◆ **What this exercise asks**
• 1. Answer these questions about the AVX 512 benchmark excerpt:
(a) Why could the AVX 512 instructions not be tested on the laptop?
(b) What value did the call vector_dot_product16_avx512(vect, vect) return?
(c) What average time did the first measure_time call on c11_dot16_avx512 report?
• 2. Summarize the AVX 512 benchmark excerpt in two sentences.
• 3. Print the AVX 512 benchmark excerpt, beginning at the words "from cpyquickhelper.numbers.cbenchmark_dot import" and stopping after "return vector_dot_product16_avx512(vect, vect)".

::: Selected extract

Better even though it is still slower than numpy. It is closer. Maybe the compilation option are not optimized, numpy was also compiled with the Intel compiler. To be accurate, multi-threading must be disabled on numpy side. That’s the purpose of the first two lines.

AVX 512

Last experiment with AVX 512 instructions but it does not work on all processor. I could not test it on my laptop as these instructions do not seem to be available. More can be found on wikipedia CPUs with AVX-512.

import platform
platform.processor()
'Intel64 Family 6 Model 78 Stepping 3, GenuineIntel'
import numpy
values = numpy.array(list(range(10000000)), dtype=numpy.float32)
vect = values / numpy.max(values)
from cpyquickhelper.numbers.cbenchmark_dot import vector_dot_product16_avx512
vector_dot_product16_avx512(vect, vect)
3333332.0
def c11_dot16_avx512(vect):
    return vector_dot_product16_avx512(vect, vect)

measure_time("c11_dot16_avx512(values)",
             context=dict(c11_dot16_avx512=c11_dot16_avx512, values=vect), repeat=10)
{'average': 0.2209936032000087,
 'deviation': 0.01601067795994051,
 'min_exec': 0.19949021299999004,
 'max_exec': 0.25032987700001286,
 'repeat': 10,
 'number': 50,
 'size': 10000000}
res = []
for i in range(10, 200000, 2500):
    t = measure_time("c11_dot16_avx512(values)", repeat=10,
                     context=dict(c11_dot16_avx512=c11_dot16_avx512, values=vect[:i].copy()))
    res.append(t)

cus_dot16_avx512 = pandas.DataFrame(res)
cus_dot16_avx512.tail()
average deviation max_exec min_exec number repeat size
75 0.003197 0.000532 0.003852 0.002329 50 10 187510
76 0.004724 0.001165 0.005950 0.003041 50 10 190010
77 0.002940 0.000354 0.003700 0.002442 50 10 192510
78 0.003305 0.000575 0.004290 0.002413 50 10 195010
79 0.003080 0.000438 0.004048 0.002546 50 10 197510
fig, ax = plt.subplots(1, 2, figsize=(14,4))

::::::
::: Data provided

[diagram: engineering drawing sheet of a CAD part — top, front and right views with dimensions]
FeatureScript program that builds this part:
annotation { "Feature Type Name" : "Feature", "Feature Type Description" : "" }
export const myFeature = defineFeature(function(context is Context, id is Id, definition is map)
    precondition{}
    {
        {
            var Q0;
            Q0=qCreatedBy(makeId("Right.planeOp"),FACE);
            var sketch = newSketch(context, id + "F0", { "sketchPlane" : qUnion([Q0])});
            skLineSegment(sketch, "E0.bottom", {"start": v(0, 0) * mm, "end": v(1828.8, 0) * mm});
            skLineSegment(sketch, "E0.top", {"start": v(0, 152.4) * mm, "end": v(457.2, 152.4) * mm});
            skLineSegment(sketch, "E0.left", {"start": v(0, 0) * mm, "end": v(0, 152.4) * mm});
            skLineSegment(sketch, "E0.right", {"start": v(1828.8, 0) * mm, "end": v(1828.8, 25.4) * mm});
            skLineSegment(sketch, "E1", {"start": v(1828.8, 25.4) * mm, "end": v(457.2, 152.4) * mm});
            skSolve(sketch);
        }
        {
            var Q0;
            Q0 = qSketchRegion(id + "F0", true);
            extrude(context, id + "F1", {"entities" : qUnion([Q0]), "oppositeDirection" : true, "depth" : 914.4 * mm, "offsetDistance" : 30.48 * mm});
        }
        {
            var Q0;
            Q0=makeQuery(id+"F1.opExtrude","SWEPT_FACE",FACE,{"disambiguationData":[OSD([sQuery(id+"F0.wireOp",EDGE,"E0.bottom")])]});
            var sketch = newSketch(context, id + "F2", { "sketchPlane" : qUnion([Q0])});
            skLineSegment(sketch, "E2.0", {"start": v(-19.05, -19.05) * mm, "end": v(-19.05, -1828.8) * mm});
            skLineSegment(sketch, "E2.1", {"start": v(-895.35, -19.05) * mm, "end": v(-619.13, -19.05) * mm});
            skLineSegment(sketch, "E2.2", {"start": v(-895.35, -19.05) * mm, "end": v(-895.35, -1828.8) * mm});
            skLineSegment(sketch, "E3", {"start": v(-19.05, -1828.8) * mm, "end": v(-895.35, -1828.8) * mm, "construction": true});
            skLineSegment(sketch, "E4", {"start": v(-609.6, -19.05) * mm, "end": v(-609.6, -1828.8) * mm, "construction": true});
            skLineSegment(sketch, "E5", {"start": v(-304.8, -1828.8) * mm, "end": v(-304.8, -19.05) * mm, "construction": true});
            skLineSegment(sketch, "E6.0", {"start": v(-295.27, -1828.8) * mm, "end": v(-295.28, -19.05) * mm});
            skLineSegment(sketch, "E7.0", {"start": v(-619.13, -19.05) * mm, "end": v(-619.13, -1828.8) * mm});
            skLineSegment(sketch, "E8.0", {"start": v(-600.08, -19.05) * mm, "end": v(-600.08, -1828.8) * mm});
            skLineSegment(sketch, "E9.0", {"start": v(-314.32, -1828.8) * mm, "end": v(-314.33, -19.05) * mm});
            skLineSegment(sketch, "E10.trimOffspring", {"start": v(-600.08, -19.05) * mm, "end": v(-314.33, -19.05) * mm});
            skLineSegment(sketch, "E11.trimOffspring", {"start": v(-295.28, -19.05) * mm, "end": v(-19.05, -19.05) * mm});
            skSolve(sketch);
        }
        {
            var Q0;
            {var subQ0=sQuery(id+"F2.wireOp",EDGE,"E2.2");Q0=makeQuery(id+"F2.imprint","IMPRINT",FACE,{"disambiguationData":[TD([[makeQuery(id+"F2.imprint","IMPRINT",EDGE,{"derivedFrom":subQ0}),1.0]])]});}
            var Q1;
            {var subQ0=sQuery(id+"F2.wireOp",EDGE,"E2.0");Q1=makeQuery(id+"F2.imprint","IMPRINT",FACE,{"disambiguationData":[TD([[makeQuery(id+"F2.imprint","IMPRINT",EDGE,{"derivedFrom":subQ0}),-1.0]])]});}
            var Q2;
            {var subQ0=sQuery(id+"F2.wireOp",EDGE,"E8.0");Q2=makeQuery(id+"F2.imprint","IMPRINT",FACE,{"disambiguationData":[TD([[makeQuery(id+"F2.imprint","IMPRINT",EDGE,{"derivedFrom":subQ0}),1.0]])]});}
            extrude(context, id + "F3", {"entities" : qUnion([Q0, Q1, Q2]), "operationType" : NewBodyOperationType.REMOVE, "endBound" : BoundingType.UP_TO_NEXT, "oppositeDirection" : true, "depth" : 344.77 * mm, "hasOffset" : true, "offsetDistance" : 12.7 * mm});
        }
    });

::::::

◆ **Per-task answers**
• 1.
(a) The instructions do not seem to be available on it.
(b) 3333332.0
(c) 0.2209936032000087

• 2. An earlier version is closer to numpy but still slower, perhaps because of unoptimized compilation options, and numpy multi-threading must be disabled for an accurate comparison. A final experiment uses AVX 512 instructions, which do not work on every processor and could not be tested on the laptop, to time a dot product function on float32 vectors of growing size.

• 3.
from cpyquickhelper.numbers.cbenchmark_dot import vector_dot_product16_avx512
vector_dot_product16_avx512(vect, vect)
3333332.0
def c11_dot16_avx512(vect):
    return vector_dot_product16_avx512(vect, vect)